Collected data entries
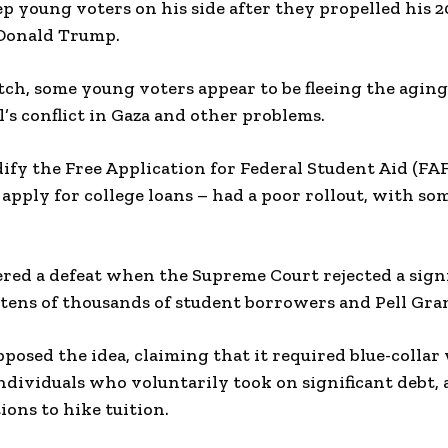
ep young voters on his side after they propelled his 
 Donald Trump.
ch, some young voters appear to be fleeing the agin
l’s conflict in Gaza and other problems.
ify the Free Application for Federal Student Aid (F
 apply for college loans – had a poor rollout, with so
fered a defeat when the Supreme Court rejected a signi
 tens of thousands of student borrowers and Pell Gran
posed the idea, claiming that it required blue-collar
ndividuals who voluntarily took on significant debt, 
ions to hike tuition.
==
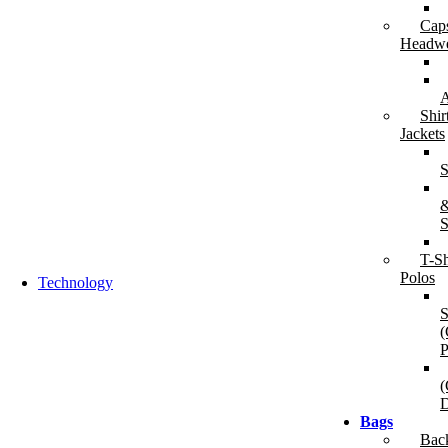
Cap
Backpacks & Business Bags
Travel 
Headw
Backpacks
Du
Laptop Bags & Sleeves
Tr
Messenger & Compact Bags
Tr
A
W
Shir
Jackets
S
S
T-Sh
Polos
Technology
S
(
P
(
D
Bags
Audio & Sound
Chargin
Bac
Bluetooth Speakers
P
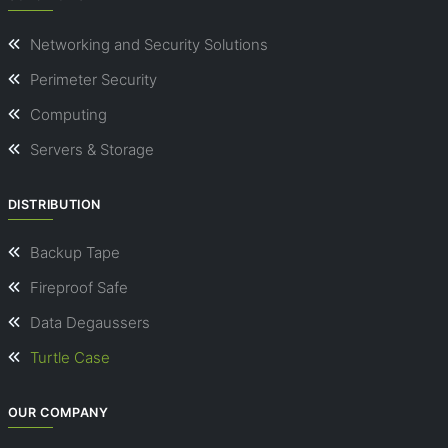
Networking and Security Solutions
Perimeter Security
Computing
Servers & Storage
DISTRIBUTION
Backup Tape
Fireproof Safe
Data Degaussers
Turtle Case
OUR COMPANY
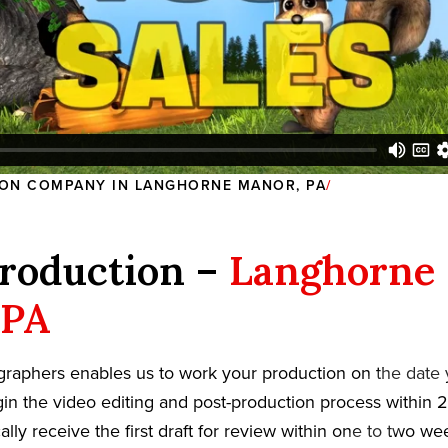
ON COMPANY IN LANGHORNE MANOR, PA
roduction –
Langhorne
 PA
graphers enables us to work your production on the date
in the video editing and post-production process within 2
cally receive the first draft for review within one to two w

#### YOUR GOAL
Every line of the records above where the string "voters" is found should be copied.

#### PROBLEM SOLUTION
ep young voters on his side after they propelled his 
ch, some young voters appear to be fleeing the agin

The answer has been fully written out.